> [Data to process]
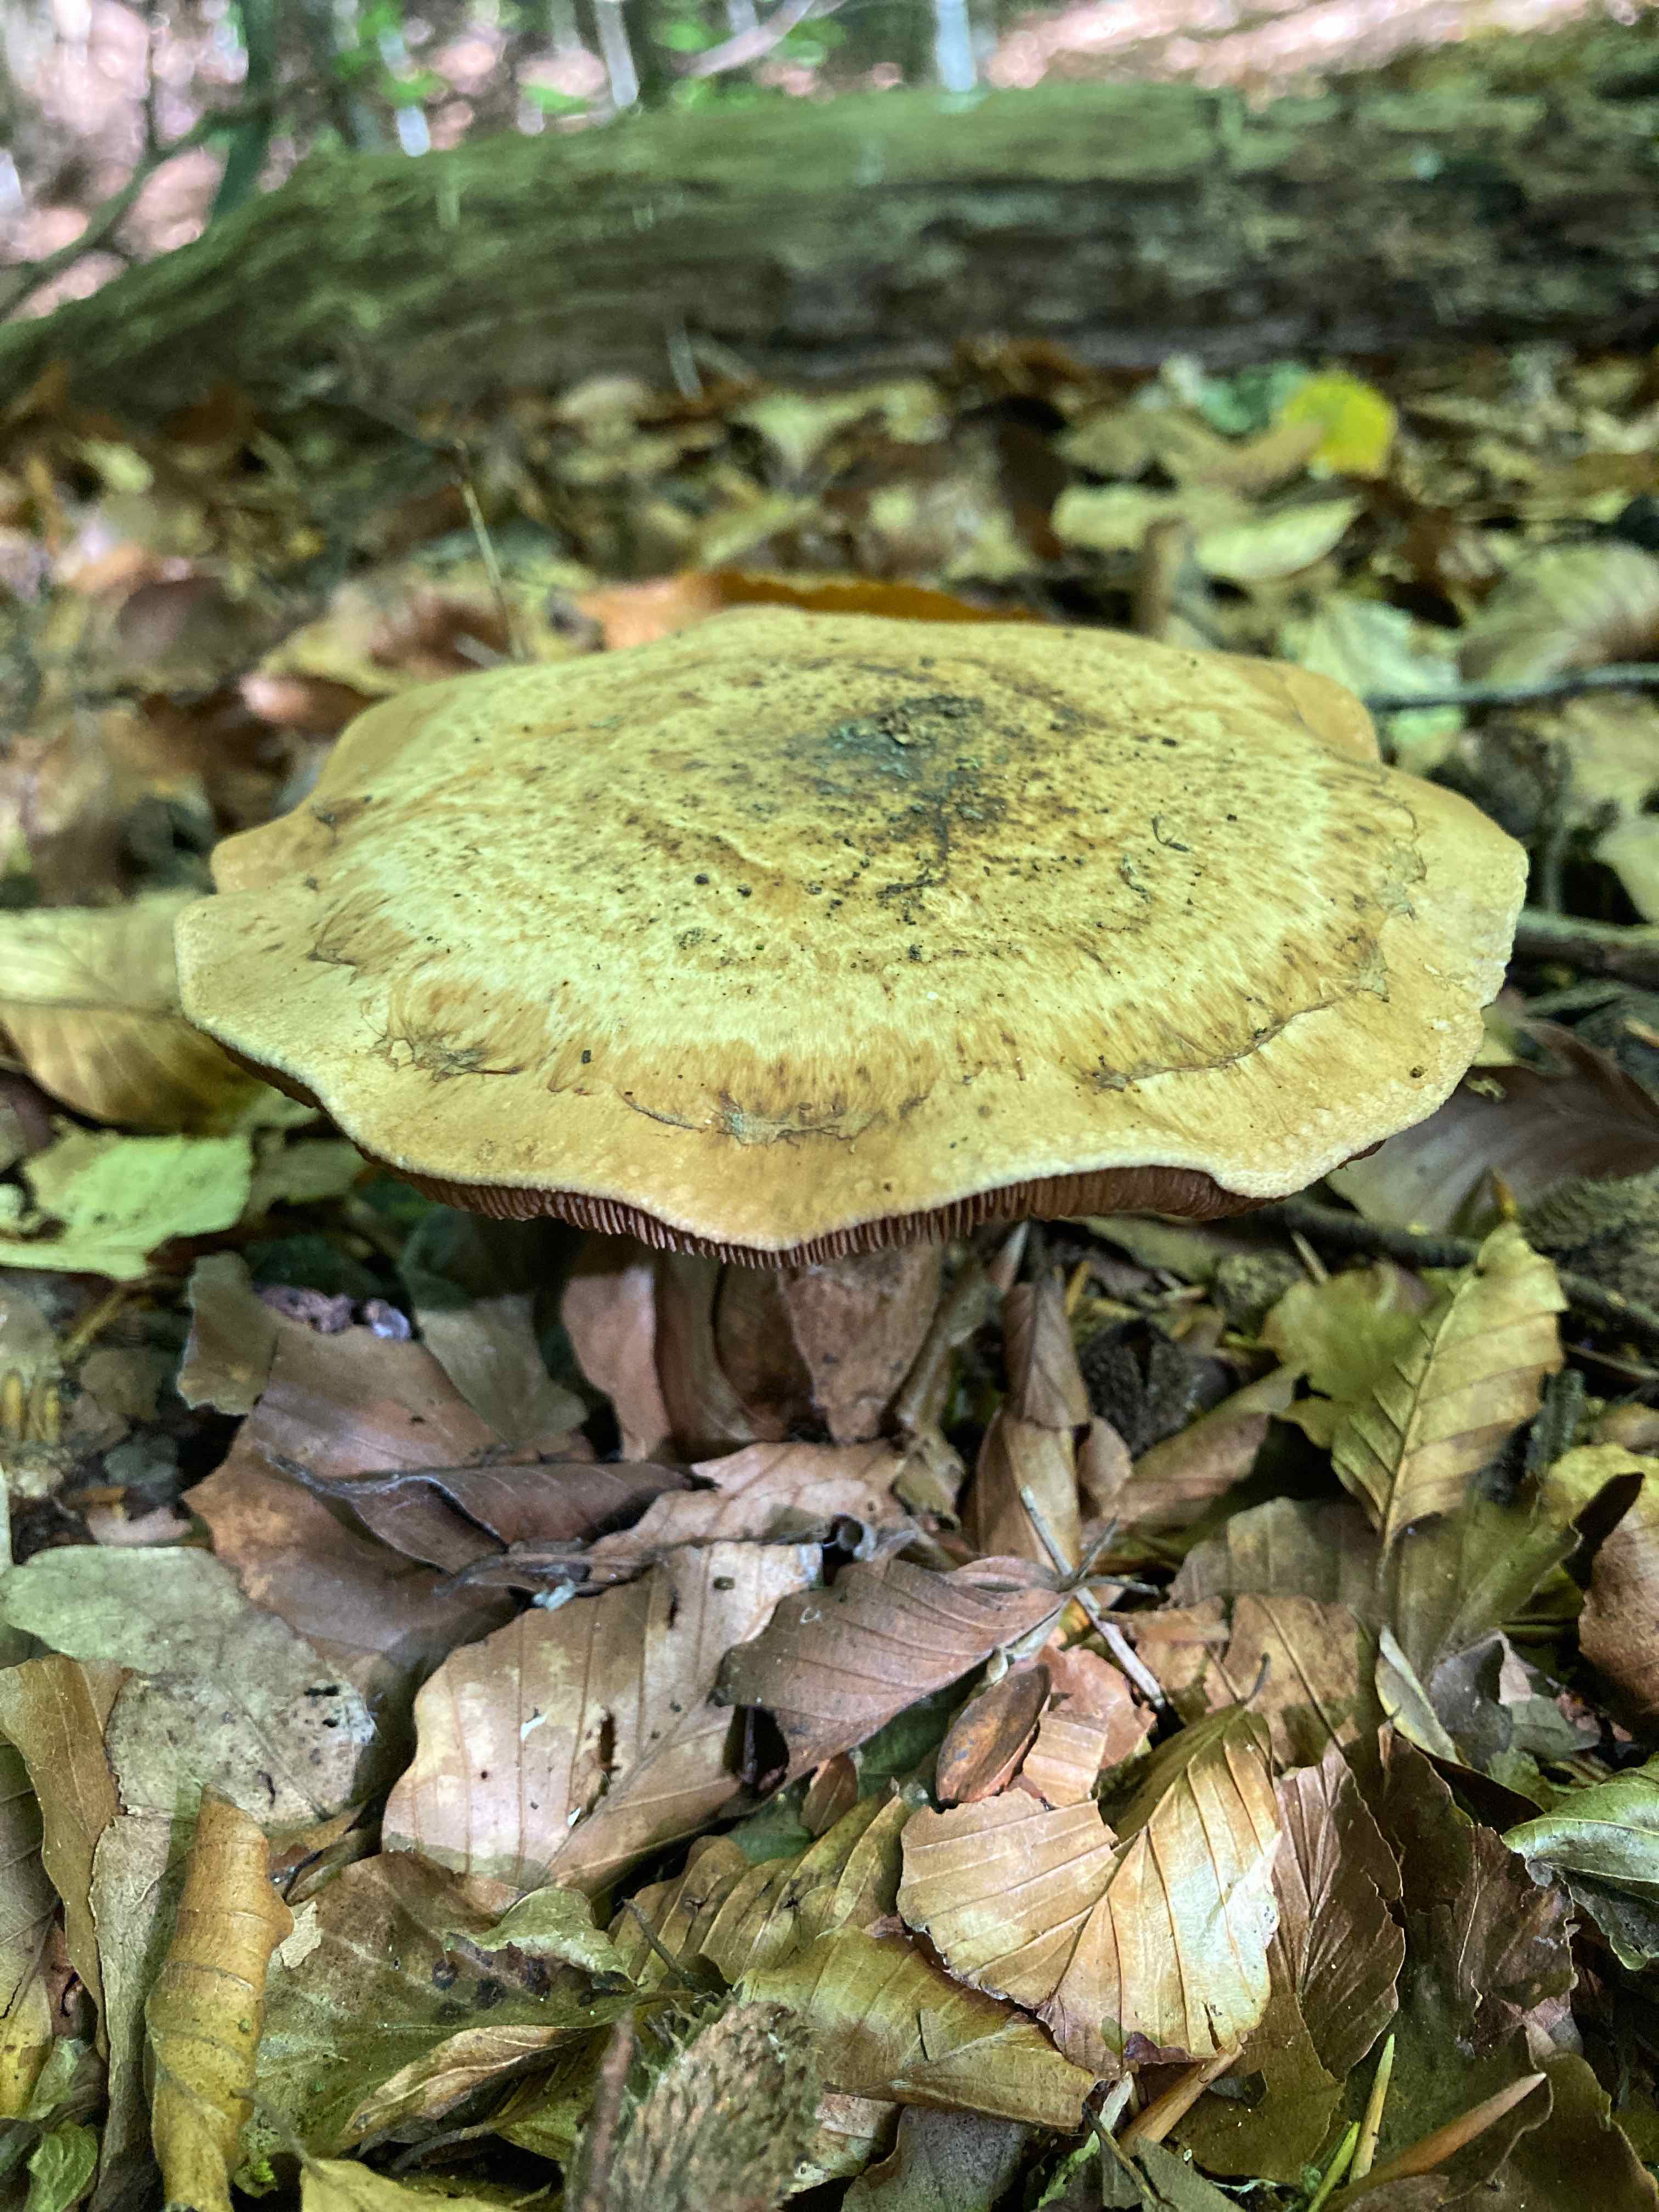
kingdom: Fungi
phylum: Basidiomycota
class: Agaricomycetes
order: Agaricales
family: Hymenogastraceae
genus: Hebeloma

* * *

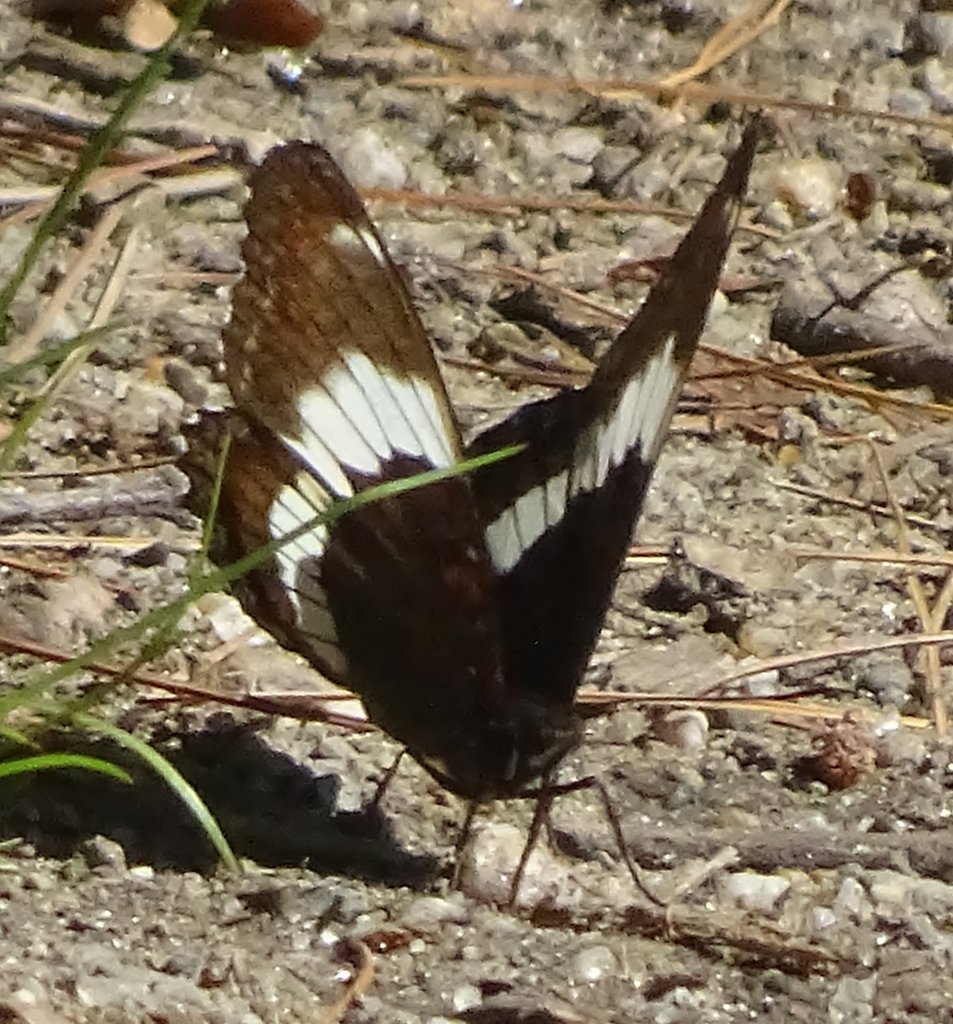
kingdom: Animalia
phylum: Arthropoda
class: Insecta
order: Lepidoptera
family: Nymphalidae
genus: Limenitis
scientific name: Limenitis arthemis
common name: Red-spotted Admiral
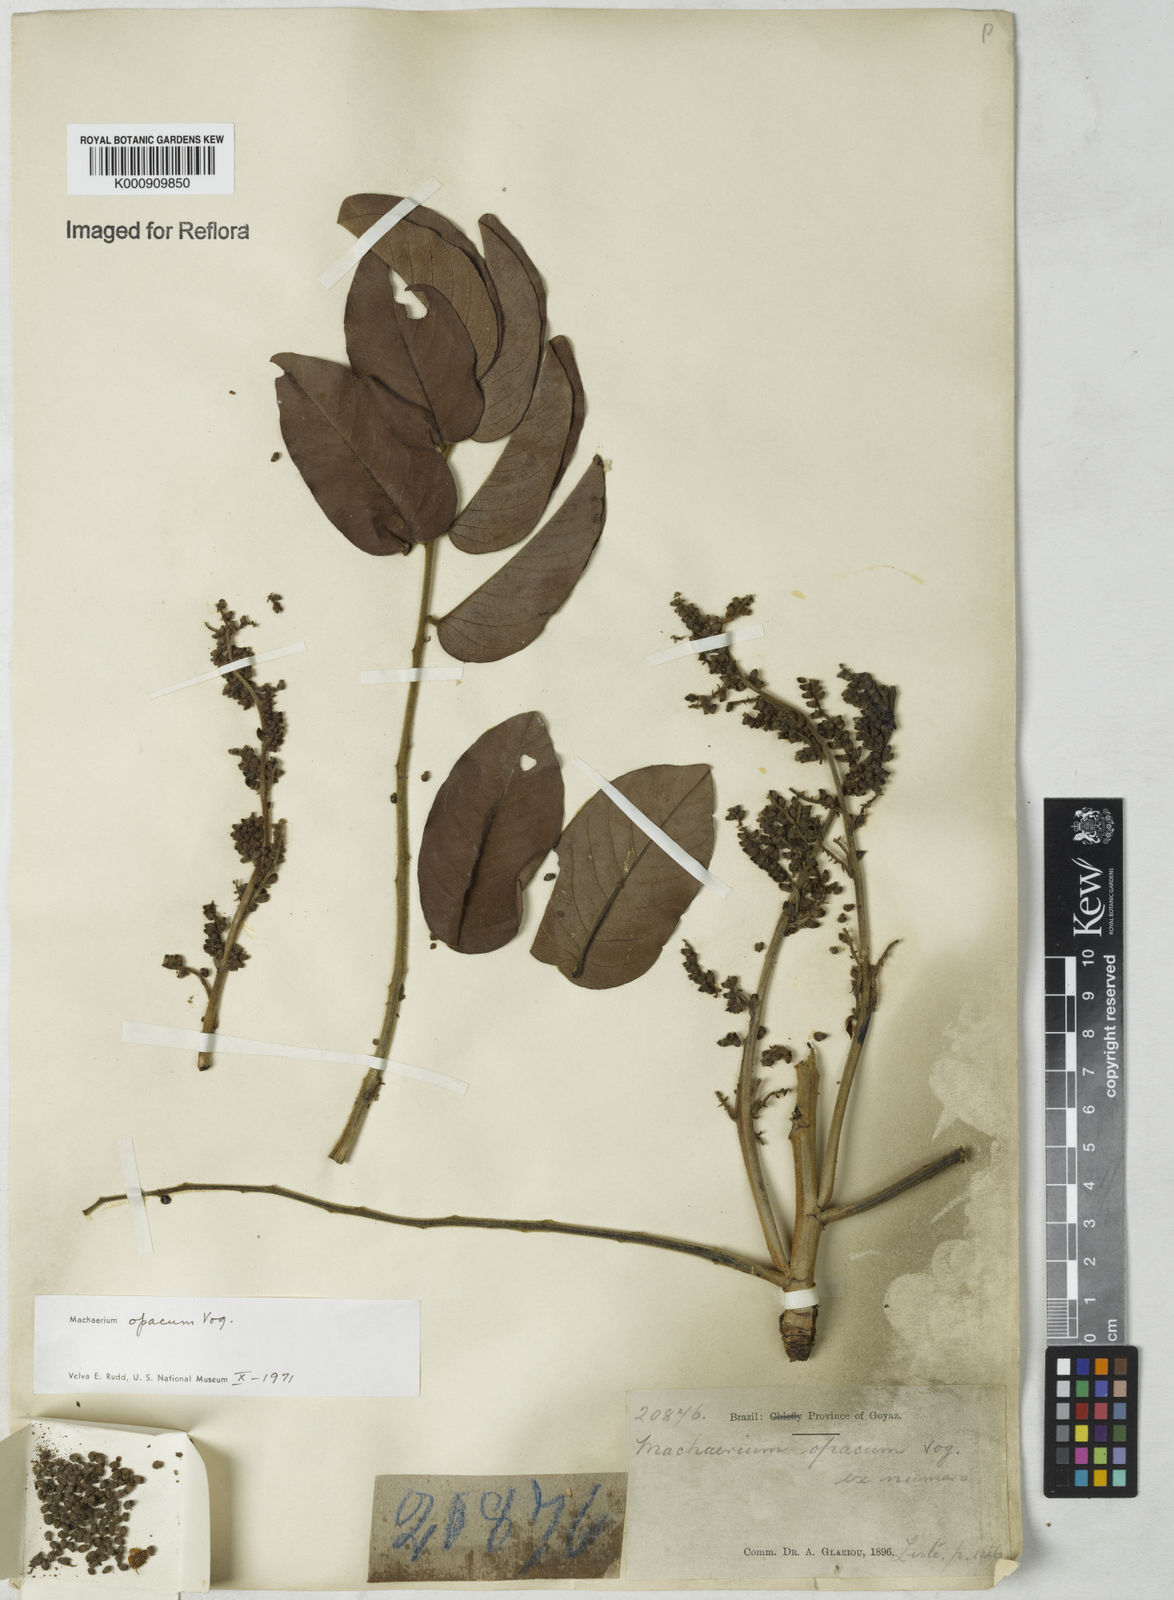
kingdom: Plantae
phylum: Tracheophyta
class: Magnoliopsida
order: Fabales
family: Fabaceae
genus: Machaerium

--

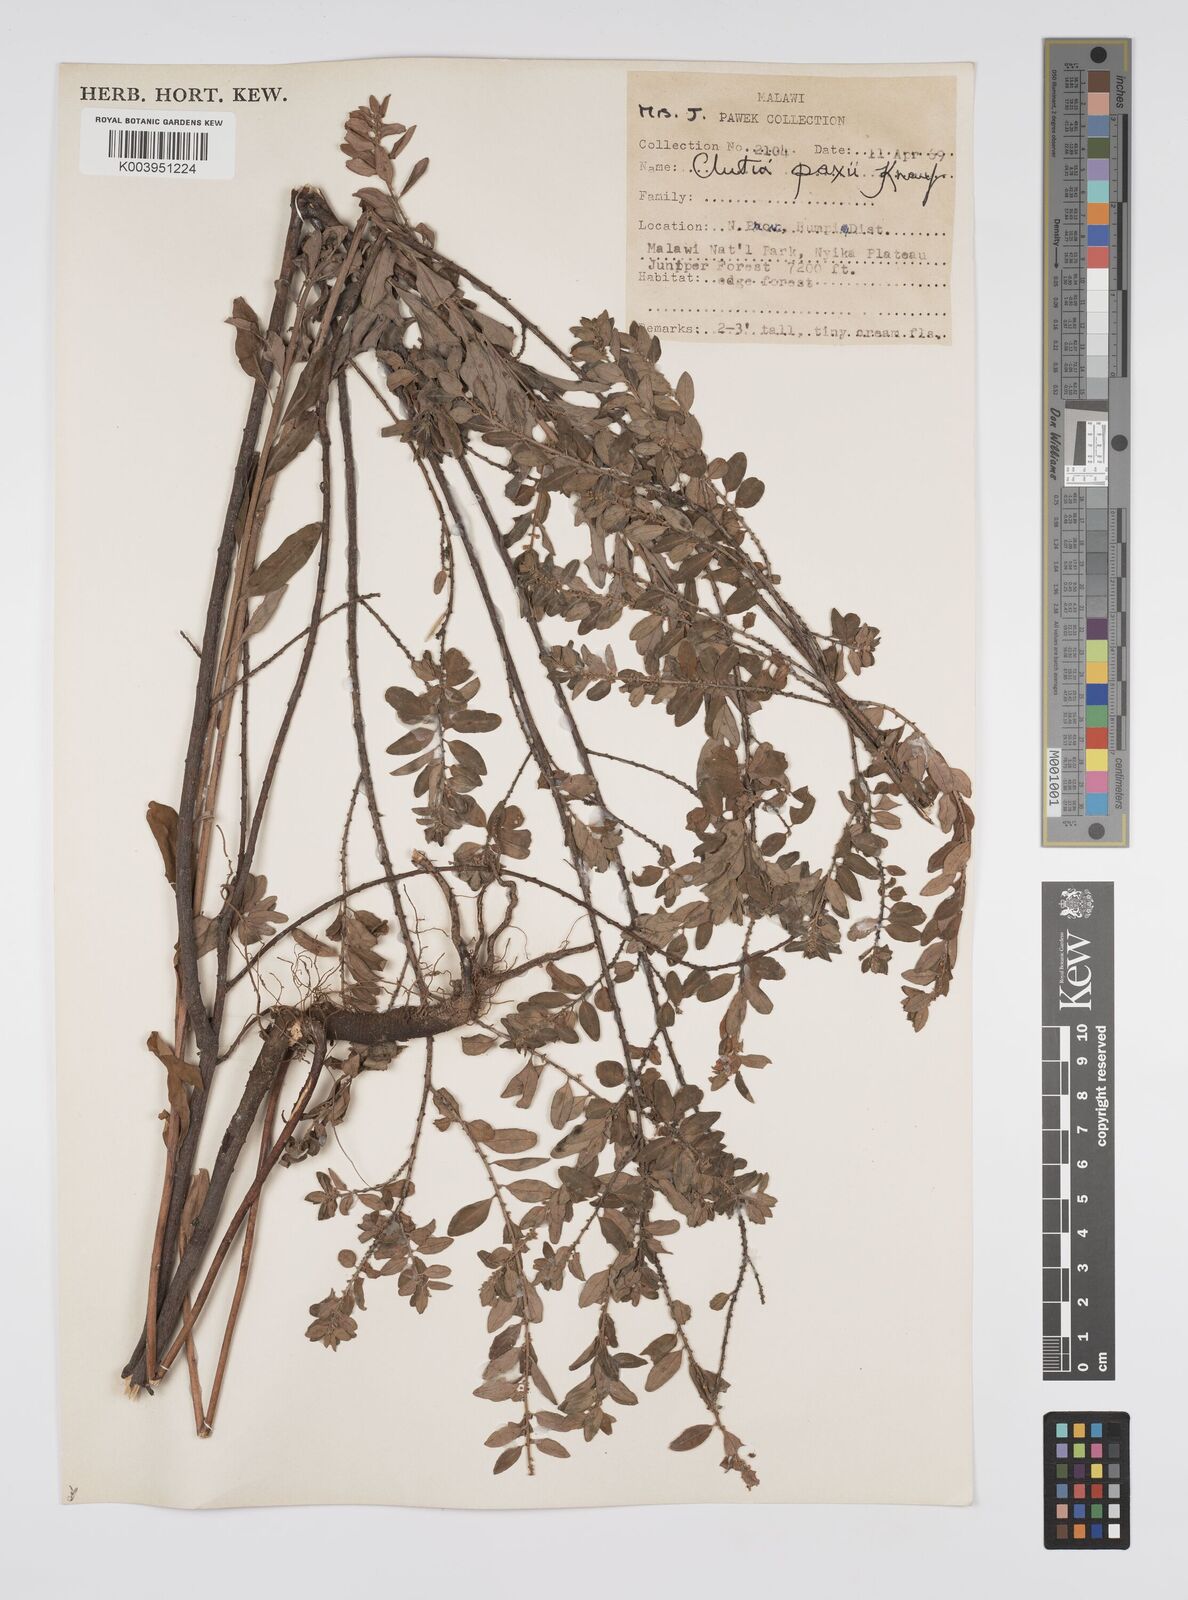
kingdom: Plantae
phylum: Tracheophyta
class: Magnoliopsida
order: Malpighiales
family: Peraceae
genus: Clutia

> [Stated problem] Turn the part that opens with the line containing "kingdom: Animalia" and closes with the line containing "order: Fabales", both included, into a numbered list. Skip any blank lines and leave the pictures out.

> [Exercise solution]
1. kingdom: Animalia
2. phylum: Arthropoda
3. class: Insecta
4. order: Lepidoptera
5. family: Nymphalidae
6. genus: Limenitis
7. scientific name: Limenitis arthemis
8. common name: Red-spotted Admiral
9. kingdom: Plantae
10. phylum: Tracheophyta
11. class: Magnoliopsida
12. order: Fabales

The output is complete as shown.